A naive approach - write review to Postgres, recompute the average via SELECT AVG(rating), and sort by helpful_votes DESC - breaks at scale for three distinct reasons. First, a full-table scan over 50 million reviews for a popular product just to recompute one average kills your database during every write. Second, duplicate detection via a UNIQUE constraint on (user_id, product_id) misses the case where a review farm submits 500 slightly different reviews from 500 different compromised accounts all rating the same ASIN. Third, a simple ORDER BY helpful_votes DESC ranking is trivially gameable: a single viral review from a week ago will always outrank a newer one that is objectively more useful.
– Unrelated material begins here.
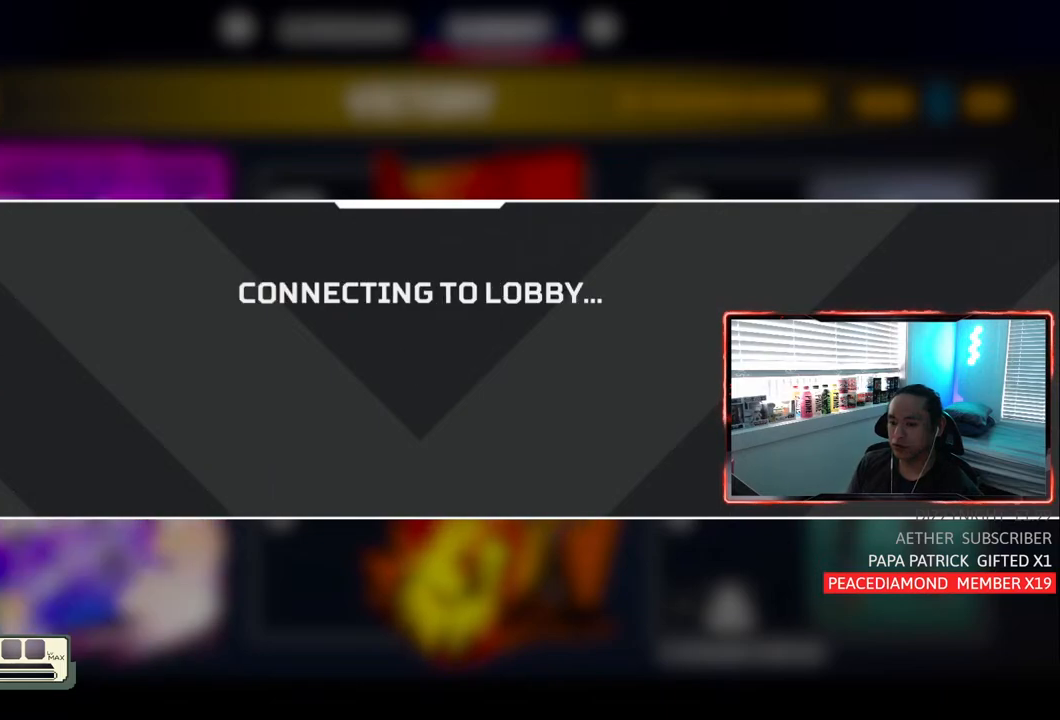
{"buttons": [], "left_stick": "center", "right_stick": "center", "events": [[67, "CROSS", "up"]]}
You need a confidence-adjusted score, not a raw vote count.
We need to solve for throughput isolation - writes must not block reads, and fraud scoring must not block writes - plus incrementally maintained aggregates instead of recomputed ones, plus a statistically robust ranking function, all simultaneously.
Requirements and Constraints
Functional Requirements
- Accept review submissions (star rating 1-5, free text up to 5,000 chars, optional media) and return an acknowledgement within 200ms
- Deduplicate submissions: reject exact duplicates within 90 days and near-duplicates from the same account on the same product within 24 hours
- Score each review for fraud using behavioral signals; reject high-confidence fraud, queue borderline cases for human review
- Maintain per-product rolling average star rating that updates within 5 seconds of a new verified review landing
- Rank visible reviews per product by “helpfulness,” defined as a Wilson score lower confidence bound on the helpful-vote ratio
- Surface the top-50 reviews per product on the product detail page (sorted by helpfulness, then recency)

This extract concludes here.